Advancing the Digital Humanities

I am pleased to share that Manifest has been awarded a Digital Humanities Advancement Grant from the National Endowment for the Humanities. We will be using the grant to further develop the research network around Manifest and build more comphrensive curriculum materials for the critical study of logistics in the humanities.

Manifest: Digital Humanities Platform for the Critical Study of Logistics Research and testing of the Manifest platform designed to support humanities research of supply chains and commodities.

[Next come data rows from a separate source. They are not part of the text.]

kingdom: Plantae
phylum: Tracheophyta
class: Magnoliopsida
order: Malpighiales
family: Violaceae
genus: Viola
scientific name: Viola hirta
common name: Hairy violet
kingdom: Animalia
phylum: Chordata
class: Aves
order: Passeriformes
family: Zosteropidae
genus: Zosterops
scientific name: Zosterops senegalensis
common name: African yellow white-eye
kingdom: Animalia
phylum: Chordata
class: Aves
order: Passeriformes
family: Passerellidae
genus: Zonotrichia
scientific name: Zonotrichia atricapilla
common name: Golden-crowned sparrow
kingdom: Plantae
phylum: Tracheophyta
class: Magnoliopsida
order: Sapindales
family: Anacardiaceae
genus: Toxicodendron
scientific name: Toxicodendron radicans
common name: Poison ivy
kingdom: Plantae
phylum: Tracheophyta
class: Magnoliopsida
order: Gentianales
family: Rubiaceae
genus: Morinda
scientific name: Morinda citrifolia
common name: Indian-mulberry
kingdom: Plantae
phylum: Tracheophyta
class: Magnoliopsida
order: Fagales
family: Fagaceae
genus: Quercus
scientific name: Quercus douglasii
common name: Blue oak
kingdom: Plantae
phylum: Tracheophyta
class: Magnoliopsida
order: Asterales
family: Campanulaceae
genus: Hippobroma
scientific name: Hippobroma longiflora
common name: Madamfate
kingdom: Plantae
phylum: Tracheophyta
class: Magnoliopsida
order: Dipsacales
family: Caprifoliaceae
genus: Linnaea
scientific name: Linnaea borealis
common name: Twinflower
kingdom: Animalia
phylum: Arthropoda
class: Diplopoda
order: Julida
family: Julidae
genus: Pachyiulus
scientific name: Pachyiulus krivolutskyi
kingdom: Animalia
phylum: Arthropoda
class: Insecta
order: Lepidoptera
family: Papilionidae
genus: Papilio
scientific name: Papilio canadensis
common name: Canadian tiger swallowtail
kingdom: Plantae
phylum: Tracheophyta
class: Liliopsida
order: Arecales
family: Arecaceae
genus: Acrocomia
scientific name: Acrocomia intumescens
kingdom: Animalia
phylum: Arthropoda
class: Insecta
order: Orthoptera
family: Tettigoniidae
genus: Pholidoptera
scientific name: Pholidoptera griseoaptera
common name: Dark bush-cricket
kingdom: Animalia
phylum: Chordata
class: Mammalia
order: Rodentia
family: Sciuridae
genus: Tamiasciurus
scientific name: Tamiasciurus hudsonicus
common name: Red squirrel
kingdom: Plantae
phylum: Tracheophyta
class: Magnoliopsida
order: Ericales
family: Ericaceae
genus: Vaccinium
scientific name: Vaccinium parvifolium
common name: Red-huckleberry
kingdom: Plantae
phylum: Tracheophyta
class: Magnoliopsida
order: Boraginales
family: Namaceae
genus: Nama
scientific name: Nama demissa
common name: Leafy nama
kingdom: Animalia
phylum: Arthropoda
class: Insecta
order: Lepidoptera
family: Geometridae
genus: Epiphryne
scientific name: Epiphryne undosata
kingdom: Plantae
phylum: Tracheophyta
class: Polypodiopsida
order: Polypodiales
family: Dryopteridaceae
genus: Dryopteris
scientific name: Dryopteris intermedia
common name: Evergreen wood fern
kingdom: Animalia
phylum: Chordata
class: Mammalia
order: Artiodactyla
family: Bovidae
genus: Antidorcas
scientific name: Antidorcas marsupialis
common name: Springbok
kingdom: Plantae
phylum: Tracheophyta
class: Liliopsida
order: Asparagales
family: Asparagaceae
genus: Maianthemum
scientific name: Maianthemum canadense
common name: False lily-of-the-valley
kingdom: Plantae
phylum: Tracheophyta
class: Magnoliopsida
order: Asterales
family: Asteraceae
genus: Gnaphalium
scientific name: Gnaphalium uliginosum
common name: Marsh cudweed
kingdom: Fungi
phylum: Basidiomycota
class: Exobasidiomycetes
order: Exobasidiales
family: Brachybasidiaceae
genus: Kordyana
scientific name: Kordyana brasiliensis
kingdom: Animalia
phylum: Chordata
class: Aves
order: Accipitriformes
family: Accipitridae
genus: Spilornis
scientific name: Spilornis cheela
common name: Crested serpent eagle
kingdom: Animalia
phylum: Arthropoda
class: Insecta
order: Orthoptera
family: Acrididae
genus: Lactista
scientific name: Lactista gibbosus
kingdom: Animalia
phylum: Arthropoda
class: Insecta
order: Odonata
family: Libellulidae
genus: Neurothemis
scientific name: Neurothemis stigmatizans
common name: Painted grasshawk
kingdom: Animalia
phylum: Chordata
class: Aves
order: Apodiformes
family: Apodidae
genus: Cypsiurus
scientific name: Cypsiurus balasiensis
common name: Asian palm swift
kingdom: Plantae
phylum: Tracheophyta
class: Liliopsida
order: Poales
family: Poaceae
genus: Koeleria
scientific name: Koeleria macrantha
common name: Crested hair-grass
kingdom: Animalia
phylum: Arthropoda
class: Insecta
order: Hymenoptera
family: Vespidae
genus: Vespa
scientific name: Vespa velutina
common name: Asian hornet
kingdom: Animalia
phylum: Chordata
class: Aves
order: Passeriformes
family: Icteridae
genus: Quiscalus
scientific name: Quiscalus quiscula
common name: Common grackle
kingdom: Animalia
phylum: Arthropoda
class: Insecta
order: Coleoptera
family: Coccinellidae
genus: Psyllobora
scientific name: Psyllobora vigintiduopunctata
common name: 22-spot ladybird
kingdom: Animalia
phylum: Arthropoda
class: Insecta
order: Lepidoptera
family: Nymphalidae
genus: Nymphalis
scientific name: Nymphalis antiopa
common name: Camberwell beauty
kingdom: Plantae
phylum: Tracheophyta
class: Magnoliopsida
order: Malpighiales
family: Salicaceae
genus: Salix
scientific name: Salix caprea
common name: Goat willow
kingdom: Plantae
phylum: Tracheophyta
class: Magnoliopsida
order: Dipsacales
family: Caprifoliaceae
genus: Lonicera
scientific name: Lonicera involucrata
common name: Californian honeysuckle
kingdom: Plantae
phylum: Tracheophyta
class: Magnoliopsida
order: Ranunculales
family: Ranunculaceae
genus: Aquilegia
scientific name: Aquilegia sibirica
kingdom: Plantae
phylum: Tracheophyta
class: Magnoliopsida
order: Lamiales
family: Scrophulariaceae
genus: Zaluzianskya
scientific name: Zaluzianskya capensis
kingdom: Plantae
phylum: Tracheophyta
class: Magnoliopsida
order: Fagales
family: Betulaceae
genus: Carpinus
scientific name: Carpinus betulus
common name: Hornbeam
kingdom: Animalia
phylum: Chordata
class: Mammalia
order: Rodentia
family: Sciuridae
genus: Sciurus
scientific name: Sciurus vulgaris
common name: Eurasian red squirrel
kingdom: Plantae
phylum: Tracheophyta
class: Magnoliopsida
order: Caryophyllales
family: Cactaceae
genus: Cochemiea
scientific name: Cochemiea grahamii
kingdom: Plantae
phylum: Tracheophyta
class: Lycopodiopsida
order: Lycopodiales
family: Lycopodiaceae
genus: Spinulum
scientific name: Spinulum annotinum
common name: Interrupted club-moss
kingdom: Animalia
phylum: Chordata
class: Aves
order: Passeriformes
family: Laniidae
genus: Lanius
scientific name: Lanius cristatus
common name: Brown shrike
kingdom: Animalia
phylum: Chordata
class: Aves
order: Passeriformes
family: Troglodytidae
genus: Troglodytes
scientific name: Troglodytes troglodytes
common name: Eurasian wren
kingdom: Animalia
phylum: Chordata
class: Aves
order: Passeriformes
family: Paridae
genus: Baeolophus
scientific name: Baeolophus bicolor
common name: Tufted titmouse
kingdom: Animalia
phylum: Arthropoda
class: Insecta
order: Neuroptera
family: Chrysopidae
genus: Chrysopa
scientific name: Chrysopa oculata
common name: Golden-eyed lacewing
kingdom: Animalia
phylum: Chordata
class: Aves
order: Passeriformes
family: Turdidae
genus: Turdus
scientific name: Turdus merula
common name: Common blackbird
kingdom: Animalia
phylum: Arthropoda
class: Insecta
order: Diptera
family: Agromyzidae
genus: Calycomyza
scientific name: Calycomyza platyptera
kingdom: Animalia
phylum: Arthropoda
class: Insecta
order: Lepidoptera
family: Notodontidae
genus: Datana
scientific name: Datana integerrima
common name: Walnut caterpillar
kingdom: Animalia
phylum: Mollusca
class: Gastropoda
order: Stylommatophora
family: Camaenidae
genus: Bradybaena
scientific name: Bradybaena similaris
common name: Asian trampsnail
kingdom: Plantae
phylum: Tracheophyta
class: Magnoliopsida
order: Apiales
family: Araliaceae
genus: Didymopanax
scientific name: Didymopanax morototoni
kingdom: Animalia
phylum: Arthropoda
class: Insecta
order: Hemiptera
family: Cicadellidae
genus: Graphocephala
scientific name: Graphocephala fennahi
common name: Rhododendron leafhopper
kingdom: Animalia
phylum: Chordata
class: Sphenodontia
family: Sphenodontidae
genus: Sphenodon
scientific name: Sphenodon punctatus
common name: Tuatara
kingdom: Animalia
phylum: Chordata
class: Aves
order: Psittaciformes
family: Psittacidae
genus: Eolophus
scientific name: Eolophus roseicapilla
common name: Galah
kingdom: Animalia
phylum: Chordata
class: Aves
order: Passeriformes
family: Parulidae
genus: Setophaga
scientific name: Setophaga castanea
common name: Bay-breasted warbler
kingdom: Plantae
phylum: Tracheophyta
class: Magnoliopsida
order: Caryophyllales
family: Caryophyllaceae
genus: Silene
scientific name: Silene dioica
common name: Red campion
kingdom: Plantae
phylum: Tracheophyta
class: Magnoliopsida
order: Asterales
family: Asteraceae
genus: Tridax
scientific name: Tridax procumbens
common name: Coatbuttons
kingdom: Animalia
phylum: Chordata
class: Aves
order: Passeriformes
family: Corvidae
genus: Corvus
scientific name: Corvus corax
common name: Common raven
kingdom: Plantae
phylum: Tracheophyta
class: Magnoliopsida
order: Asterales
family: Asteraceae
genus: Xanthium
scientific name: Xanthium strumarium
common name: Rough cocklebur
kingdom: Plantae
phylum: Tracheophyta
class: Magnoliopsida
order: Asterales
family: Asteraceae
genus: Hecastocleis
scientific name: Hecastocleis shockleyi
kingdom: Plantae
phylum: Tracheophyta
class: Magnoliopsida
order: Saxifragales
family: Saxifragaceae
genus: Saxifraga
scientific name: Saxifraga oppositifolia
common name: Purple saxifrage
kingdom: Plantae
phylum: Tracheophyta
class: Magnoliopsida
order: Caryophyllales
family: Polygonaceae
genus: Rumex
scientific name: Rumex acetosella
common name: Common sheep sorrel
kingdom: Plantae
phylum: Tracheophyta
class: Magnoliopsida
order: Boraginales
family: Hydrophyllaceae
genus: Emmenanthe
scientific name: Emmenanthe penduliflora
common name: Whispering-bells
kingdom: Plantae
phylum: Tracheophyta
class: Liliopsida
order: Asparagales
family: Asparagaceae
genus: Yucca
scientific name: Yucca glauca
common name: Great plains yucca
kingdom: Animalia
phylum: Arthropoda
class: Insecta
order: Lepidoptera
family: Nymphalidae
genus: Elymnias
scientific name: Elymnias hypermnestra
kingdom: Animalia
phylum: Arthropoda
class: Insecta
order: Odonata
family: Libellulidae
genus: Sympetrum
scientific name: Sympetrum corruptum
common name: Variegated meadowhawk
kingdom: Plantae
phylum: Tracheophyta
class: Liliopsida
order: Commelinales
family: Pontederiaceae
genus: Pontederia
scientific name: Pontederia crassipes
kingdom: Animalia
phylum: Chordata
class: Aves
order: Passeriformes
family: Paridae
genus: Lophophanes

While of significant social and environmental importance, global supply chains are both complex and opaque. Understanding the impact of these networks is challenging. Manifest is a digital humanities project designed to allow researchers in the humanities to produce critical accounts of global logistical operation and to communicate the impact of supply chains on society. This proposal will form a research network around Manifest’s open-source, web-based platform for the critical analysis of supply chains, production lines, and trade networks. Based on case studies implemented on the Manifest platform by members of the research network, the project will construct a comprehensive research guide and curriculum for the critical study of logistics in the humanities.

Call for Researchers

As part of this grant we are gathering a research network for those interested in the use of digital tools for the critical study of logistics, especially within the humanities. The network is intended for anyone studying the global movement of goods, knowledge, or labor. This includes independent scholars, faculty, graduate students, journalists, NGO workers, activists, and practitioners (broadly understood). Their work might address the social and environmental impacts of supply chains, representations of the logistical imagination, or histories and futures of trade, supply, and assembly.

Areas of research include (but are not limited to):

  • Historic trade networks, such as the ivory trade or transatlantic slave trade; and historic supply chains, such as for mass-produced goods like sewing machines.
  • Contemporary trade networks, such as for mineral distribution; and contemporary supply chains, such as for mass-produced goods like mobile phones and laptops.
  • Accounts of the movement of artifactual objects (paintings, sculptures, etc.); follow-the-thing narratives for studying products (fair-trade coffees, donated blood, drugs, etc.); or research into commodity circulation (money, oil, wheat, etc.) within larger logistical networks.
  • The production of narratives of fictional / imagined logistical networks in film, television, and literature.
  • Ethnographic inquries into the movements of humans within larger logistical networks.
  • Logistical infrastructures, such as warehouses, ports, and factories, especially emphasizing the global peripheries of logistics space.
  • Digital supply chains, such as those for the assembly and distribution of digital goods such as software or AI systems, or for media products such as music and television.
  • Accounts of logistical software systems, supply chain management infrastructure, or other coordination technologies and tools (from truck stops to GPS).
  • Critical accounts of the technologies of worker surveillance, the securitization of global trade, and automation and artificial intelligence across the supply chain.
  • Techniques for assessing the impacts of logistical processes.
  • Movements of non-human actors emphasizing environmental / ecological impact.
  • Alternative, insurgent, and queer logistical structures and systems.

Researchers who are also interested in developing case studies for the Manifest platform are especially encouraged to answer this call. A small amount of financial support will be available to selected case studies to support their development.